Collected data
....................
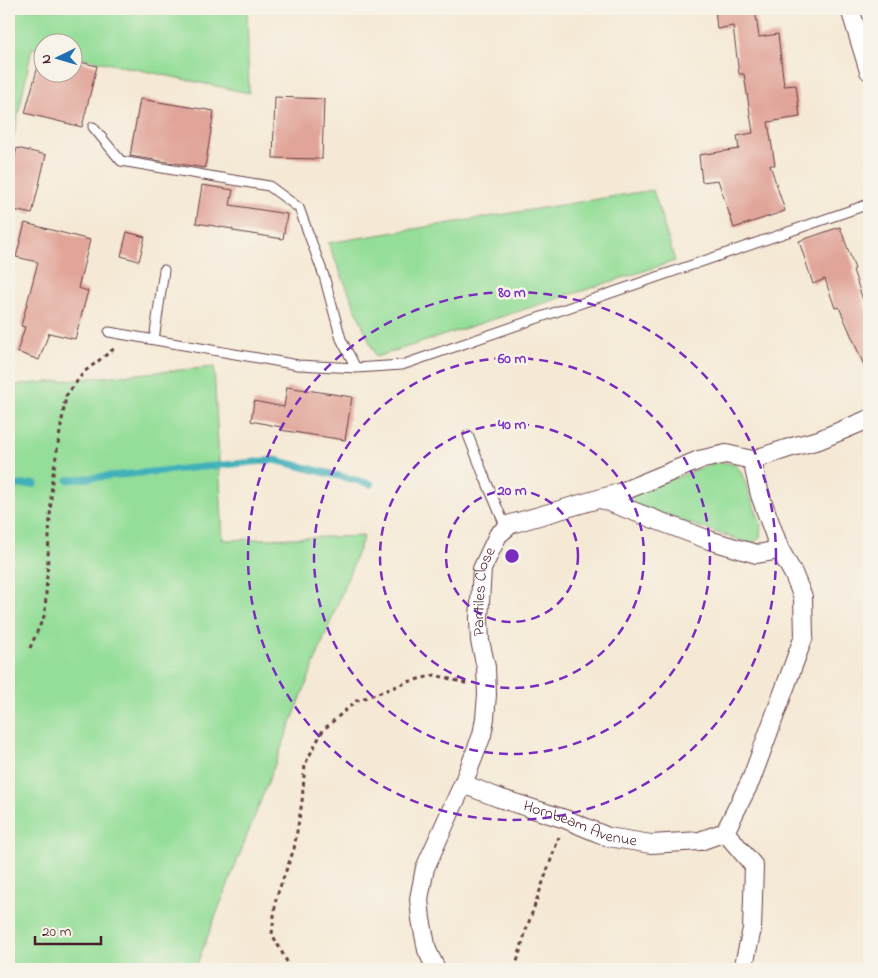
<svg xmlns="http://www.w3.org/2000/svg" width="878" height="978" font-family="'Indie Flower',sans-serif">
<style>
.green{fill:#94de99;stroke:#6f7e62}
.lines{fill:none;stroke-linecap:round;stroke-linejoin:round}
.stream{stroke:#40b0b9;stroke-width:7}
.building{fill:#e1a499}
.service-casing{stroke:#643d44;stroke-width:11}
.minor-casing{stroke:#643d44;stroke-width:20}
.path{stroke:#643d44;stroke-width:3;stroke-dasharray:4 4;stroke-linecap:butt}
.service{stroke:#fff;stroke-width:9}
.minor{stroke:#fff;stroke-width:18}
.ring{fill:none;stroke:#7b2cbf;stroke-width:2.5;stroke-dasharray:9 6}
.labels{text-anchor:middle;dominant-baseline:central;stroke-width:5;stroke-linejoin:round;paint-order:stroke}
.street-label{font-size:16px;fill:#4a1f2b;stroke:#f7f3e8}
.centre{fill:#7b2cbf;stroke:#f7f3e8;stroke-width:2.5}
.ring-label{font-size:15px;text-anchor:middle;font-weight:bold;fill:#7b2cbf;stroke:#f7f3e8;stroke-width:5;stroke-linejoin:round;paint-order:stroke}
</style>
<rect width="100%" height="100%" fill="#f7f3e8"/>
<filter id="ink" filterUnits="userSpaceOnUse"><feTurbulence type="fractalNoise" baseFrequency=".02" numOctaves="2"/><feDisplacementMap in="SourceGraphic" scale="10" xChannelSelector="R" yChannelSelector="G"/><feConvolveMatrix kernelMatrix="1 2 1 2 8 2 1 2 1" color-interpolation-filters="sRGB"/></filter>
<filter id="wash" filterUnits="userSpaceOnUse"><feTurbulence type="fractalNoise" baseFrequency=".0096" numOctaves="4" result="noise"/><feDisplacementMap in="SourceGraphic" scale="20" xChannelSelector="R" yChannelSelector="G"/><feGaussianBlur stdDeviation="1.12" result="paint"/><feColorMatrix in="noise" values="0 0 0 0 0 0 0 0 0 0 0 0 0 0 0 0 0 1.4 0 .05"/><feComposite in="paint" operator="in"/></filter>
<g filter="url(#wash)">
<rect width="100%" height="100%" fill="#f5e9d5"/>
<!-- green -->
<path class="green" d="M9,9h238l2,84 -176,-37 -1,-14h-30v8l-10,-2 -23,111z
M653,190l22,71 -299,96 -48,-114z
M214,367l9,173 141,-4 -169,433h-186v-592l5,8z
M722,462l14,3 5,7 20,52 -1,14 -5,4 -7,1 -122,-41 5,-8 84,-31z"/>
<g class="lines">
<!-- stream -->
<path class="stream" d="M68,480l207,-20 96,24
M9,486l26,-2"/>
</g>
<g id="blocks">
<!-- building -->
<path class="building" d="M715,9h40l4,28 19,-3 6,52 12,-1 4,32 -32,5 7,43h-5l15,46 -51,17 -16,-48 -16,2 -3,-27 40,-6 -2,-13 16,-3 -9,-59h-5l-6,-48 -16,3z
M42,52v20h30v-12l25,6 -15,61 -57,-14z
M275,97l49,2 -2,60 -49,-1z
M140,99l74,12 -9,57 -75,-12z
M17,148l29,7 -14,59 -23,-5v-27z
M202,185l31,5 -3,15 57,9 -4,25 -50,-8v-2l-37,-6z
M25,223l65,17 -12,48 10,3 -13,48 -26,-6 -10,27 -22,-8 8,-25 -4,-1 17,-64 -22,-5z
M840,227l15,42 -2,1 16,48v59l-30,-70 -4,1 -10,-29 -12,5 -14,-43z
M127,232l18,5 -6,24 -18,-5z
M287,387l65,10 -7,43 -65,-10 1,-3 -30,-6 3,-20 30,6z"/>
</g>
</g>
<g filter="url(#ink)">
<use href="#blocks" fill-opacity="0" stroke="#643d44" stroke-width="1"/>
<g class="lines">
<!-- service casing -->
<g class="service-casing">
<path id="service" d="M93,127l28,34 148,25 30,22 25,68 17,63 15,29
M109,332l189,33 58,3 46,-3 467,-161
M154,340l10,-70
M468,435l16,41 22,52"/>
</g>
<!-- minor casing -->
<g class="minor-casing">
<g id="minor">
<path d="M850,9l19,62"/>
<path d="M601,499l108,41 30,9 18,5 23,-4"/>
<path id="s1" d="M463,784l36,14 66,21 43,18 43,7 49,-3 25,-9 26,-52 53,-144 -1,-39 -10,-24 -13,-23 -20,-55 -8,-35"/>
<path d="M725,832l29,34 -2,63 -9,40"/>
<path id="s2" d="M436,969l-9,-19 -6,-31 -2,-20 6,-31 38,-84 19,-49 3,-17 2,-23 -1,-28 -6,-26 -1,-22 3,-50 16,-34 13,-11 108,-31 80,-33 27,-6 26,6 40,-13 27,-7 50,-21"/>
</g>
</g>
<!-- path -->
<path class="path" d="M30,648l15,-34 7,-134 14,-84 18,-24 31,-24
M291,969l-19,-35 4,-36 18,-49 8,-47 3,-38 18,-34 33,-29 55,-20 24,-6 34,9
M515,969l11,-39 33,-93"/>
<!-- service -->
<use href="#service" class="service"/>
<!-- minor -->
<use href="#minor" class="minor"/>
</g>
</g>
<!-- distance rings -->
<g class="ring">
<circle cx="512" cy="556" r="66"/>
<circle cx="512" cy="556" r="132"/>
<circle cx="512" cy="556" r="198"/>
<circle cx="512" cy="556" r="264"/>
</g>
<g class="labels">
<!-- street labels -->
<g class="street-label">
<text stroke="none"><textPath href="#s2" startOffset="394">Pantiles Close</textPath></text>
<text stroke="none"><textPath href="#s1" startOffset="124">Hornbeam Avenue</textPath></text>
</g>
</g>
<circle cx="512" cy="556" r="8" class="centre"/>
<g class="ring-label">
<text x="512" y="297">80 m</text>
<text x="512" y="363">60 m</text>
<text x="512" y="429">40 m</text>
<text x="512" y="495">20 m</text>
</g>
<!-- margin -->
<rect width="878" height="978" fill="none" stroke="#f7f3e8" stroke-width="30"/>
<!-- north arrow -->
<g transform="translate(58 58) rotate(265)"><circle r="24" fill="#f7f3e8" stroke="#b29e9c"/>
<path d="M0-4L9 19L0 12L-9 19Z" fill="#1f6fb2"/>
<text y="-8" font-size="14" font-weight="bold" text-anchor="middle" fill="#4a1f2b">N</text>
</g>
<!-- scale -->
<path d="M35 936v8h66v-8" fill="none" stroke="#4a1f2b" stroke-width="2.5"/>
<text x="42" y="936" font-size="15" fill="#4a1f2b" stroke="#f7f3e8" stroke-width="4" paint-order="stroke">20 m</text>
</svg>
....................
▶ [Exercise details]:
Transcribe every entry exactly, leaving out the pictures.

▶ [Answer to this problem]:
<svg xmlns="http://www.w3.org/2000/svg" width="878" height="978" font-family="'Indie Flower',sans-serif">
<style>
.green{fill:#94de99;stroke:#6f7e62}
.lines{fill:none;stroke-linecap:round;stroke-linejoin:round}
.stream{stroke:#40b0b9;stroke-width:7}
.building{fill:#e1a499}
.service-casing{stroke:#643d44;stroke-width:11}
.minor-casing{stroke:#643d44;stroke-width:20}
.path{stroke:#643d44;stroke-width:3;stroke-dasharray:4 4;stroke-linecap:butt}
.service{stroke:#fff;stroke-width:9}
.minor{stroke:#fff;stroke-width:18}
.ring{fill:none;stroke:#7b2cbf;stroke-width:2.5;stroke-dasharray:9 6}
.labels{text-anchor:middle;dominant-baseline:central;stroke-width:5;stroke-linejoin:round;paint-order:stroke}
.street-label{font-size:16px;fill:#4a1f2b;stroke:#f7f3e8}
.centre{fill:#7b2cbf;stroke:#f7f3e8;stroke-width:2.5}
.ring-label{font-size:15px;text-anchor:middle;font-weight:bold;fill:#7b2cbf;stroke:#f7f3e8;stroke-width:5;stroke-linejoin:round;paint-order:stroke}
</style>
<rect width="100%" height="100%" fill="#f7f3e8"/>
<filter id="ink" filterUnits="userSpaceOnUse"><feTurbulence type="fractalNoise" baseFrequency=".02" numOctaves="2"/><feDisplacementMap in="SourceGraphic" scale="10" xChannelSelector="R" yChannelSelector="G"/><feConvolveMatrix kernelMatrix="1 2 1 2 8 2 1 2 1" color-interpolation-filters="sRGB"/></filter>
<filter id="wash" filterUnits="userSpaceOnUse"><feTurbulence type="fractalNoise" baseFrequency=".0096" numOctaves="4" result="noise"/><feDisplacementMap in="SourceGraphic" scale="20" xChannelSelector="R" yChannelSelector="G"/><feGaussianBlur stdDeviation="1.12" result="paint"/><feColorMatrix in="noise" values="0 0 0 0 0 0 0 0 0 0 0 0 0 0 0 0 0 1.4 0 .05"/><feComposite in="paint" operator="in"/></filter>
<g filter="url(#wash)">
<rect width="100%" height="100%" fill="#f5e9d5"/>
<!-- green -->
<path class="green" d="M9,9h238l2,84 -176,-37 -1,-14h-30v8l-10,-2 -23,111z
M653,190l22,71 -299,96 -48,-114z
M214,367l9,173 141,-4 -169,433h-186v-592l5,8z
M722,462l14,3 5,7 20,52 -1,14 -5,4 -7,1 -122,-41 5,-8 84,-31z"/>
<g class="lines">
<!-- stream -->
<path class="stream" d="M68,480l207,-20 96,24
M9,486l26,-2"/>
</g>
<g id="blocks">
<!-- building -->
<path class="building" d="M715,9h40l4,28 19,-3 6,52 12,-1 4,32 -32,5 7,43h-5l15,46 -51,17 -16,-48 -16,2 -3,-27 40,-6 -2,-13 16,-3 -9,-59h-5l-6,-48 -16,3z
M42,52v20h30v-12l25,6 -15,61 -57,-14z
M275,97l49,2 -2,60 -49,-1z
M140,99l74,12 -9,57 -75,-12z
M17,148l29,7 -14,59 -23,-5v-27z
M202,185l31,5 -3,15 57,9 -4,25 -50,-8v-2l-37,-6z
M25,223l65,17 -12,48 10,3 -13,48 -26,-6 -10,27 -22,-8 8,-25 -4,-1 17,-64 -22,-5z
M840,227l15,42 -2,1 16,48v59l-30,-70 -4,1 -10,-29 -12,5 -14,-43z
M127,232l18,5 -6,24 -18,-5z
M287,387l65,10 -7,43 -65,-10 1,-3 -30,-6 3,-20 30,6z"/>
</g>
</g>
<g filter="url(#ink)">
<use href="#blocks" fill-opacity="0" stroke="#643d44" stroke-width="1"/>
<g class="lines">
<!-- service casing -->
<g class="service-casing">
<path id="service" d="M93,127l28,34 148,25 30,22 25,68 17,63 15,29
M109,332l189,33 58,3 46,-3 467,-161
M154,340l10,-70
M468,435l16,41 22,52"/>
</g>
<!-- minor casing -->
<g class="minor-casing">
<g id="minor">
<path d="M850,9l19,62"/>
<path d="M601,499l108,41 30,9 18,5 23,-4"/>
<path id="s1" d="M463,784l36,14 66,21 43,18 43,7 49,-3 25,-9 26,-52 53,-144 -1,-39 -10,-24 -13,-23 -20,-55 -8,-35"/>
<path d="M725,832l29,34 -2,63 -9,40"/>
<path id="s2" d="M436,969l-9,-19 -6,-31 -2,-20 6,-31 38,-84 19,-49 3,-17 2,-23 -1,-28 -6,-26 -1,-22 3,-50 16,-34 13,-11 108,-31 80,-33 27,-6 26,6 40,-13 27,-7 50,-21"/>
</g>
</g>
<!-- path -->
<path class="path" d="M30,648l15,-34 7,-134 14,-84 18,-24 31,-24
M291,969l-19,-35 4,-36 18,-49 8,-47 3,-38 18,-34 33,-29 55,-20 24,-6 34,9
M515,969l11,-39 33,-93"/>
<!-- service -->
<use href="#service" class="service"/>
<!-- minor -->
<use href="#minor" class="minor"/>
</g>
</g>
<!-- distance rings -->
<g class="ring">
<circle cx="512" cy="556" r="66"/>
<circle cx="512" cy="556" r="132"/>
<circle cx="512" cy="556" r="198"/>
<circle cx="512" cy="556" r="264"/>
</g>
<g class="labels">
<!-- street labels -->
<g class="street-label">
<text stroke="none"><textPath href="#s2" startOffset="394">Pantiles Close</textPath></text>
<text stroke="none"><textPath href="#s1" startOffset="124">Hornbeam Avenue</textPath></text>
</g>
</g>
<circle cx="512" cy="556" r="8" class="centre"/>
<g class="ring-label">
<text x="512" y="297">80 m</text>
<text x="512" y="363">60 m</text>
<text x="512" y="429">40 m</text>
<text x="512" y="495">20 m</text>
</g>
<!-- margin -->
<rect width="878" height="978" fill="none" stroke="#f7f3e8" stroke-width="30"/>
<!-- north arrow -->
<g transform="translate(58 58) rotate(265)"><circle r="24" fill="#f7f3e8" stroke="#b29e9c"/>
<path d="M0-4L9 19L0 12L-9 19Z" fill="#1f6fb2"/>
<text y="-8" font-size="14" font-weight="bold" text-anchor="middle" fill="#4a1f2b">N</text>
</g>
<!-- scale -->
<path d="M35 936v8h66v-8" fill="none" stroke="#4a1f2b" stroke-width="2.5"/>
<text x="42" y="936" font-size="15" fill="#4a1f2b" stroke="#f7f3e8" stroke-width="4" paint-order="stroke">20 m</text>
</svg>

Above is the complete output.